Key points from JPMorgan Equity Research Analyst Joseph Okleberry's recent note clients on the expansion of Google's CPA ad program (for a full-length .pdf version of this report, click here):
Google (NASDAQ:GOOG) announced Tuesday that it has expanded a beta test of a cost-per-action advertising model. See below for our takeaways:
• Google Expands CPA-based Ad Test. Google has been testing CPA-based advertisements in its content network on a limited basis since June 2006, but plans to expand the test to additional US-based advertisers over the next few weeks.
• Google May Quickly Become a Large Affiliate Marketer. Given Google’s expansive reach in the contextual ad market, and advertiser’s increasing preference for performance-based ad models, we believe the company could quickly become a significant affiliate partner for e-retailers and publishers. We believe the affiliate business is a natural extension for Google, and one which would help the company gain additional online ad share.
• Advertising Expenditure as Cost of Revenue. Under the test, advertisers pay Google each time an action is completed on their website. Examples of such actions include clickthroughs, leads, page views, or purchases. Both the price and the action are determined by the advertisers, and as such we believe advertisers will have virtually unlimited demand for CPA-based referrals.
• Success Could Lead to Rollout in Search Platform. If Google’s CPA model is successful, we believe the company would consider making it optional for search advertisers. Doing so would enable Google to help advertisers optimize conversion rates, which could in turn improve Google’s search monetization.
Valuation and Rating Analysis
We believe GOOG shares are fundamentally attractive due to secular industry growth trends, improving fundamentals in the international market, and expansion of new product categories such as contextual advertising and local search. On an EV/EBITDA basis, GOOG trades at 18.5x our F’07 EBITDA estimate of $6.9B, compared to its large cap Internet peers, which trade at 16.7x. Given that Google is growing significantly faster, we believe it deserves a premium. We reiterate our Overweight rating.
Risks to Our Rating
Google has experienced very fast revenue growth over the past few years. Our Overweight rating is based on the assumption that Google will continue to be the market leader in the paid search space and will continue to enjoy strong revenue growth. If the content publishers like Yahoo! and Microsoft are able to gain market share through user defection from Google’s user base, then our rating could be too optimistic. However, we have not seen any trends that would support this argument thus far.

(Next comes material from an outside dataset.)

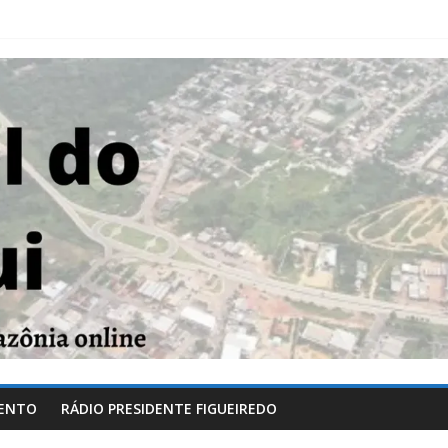
ENTO
RÁDIO PRESIDENTE FIGUEIREDO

Our Overweight rating is also predicated on the company’s success in the international market. If the company cannot successfully build out a larger international advertising base, the company will not be able to increase its monetization rate abroad. Additionally, as Google continues to expand its business internationally, it may face regulatory hurdles that make the business climate less hospitable and potentially less profitable than the markets in which it currently operates.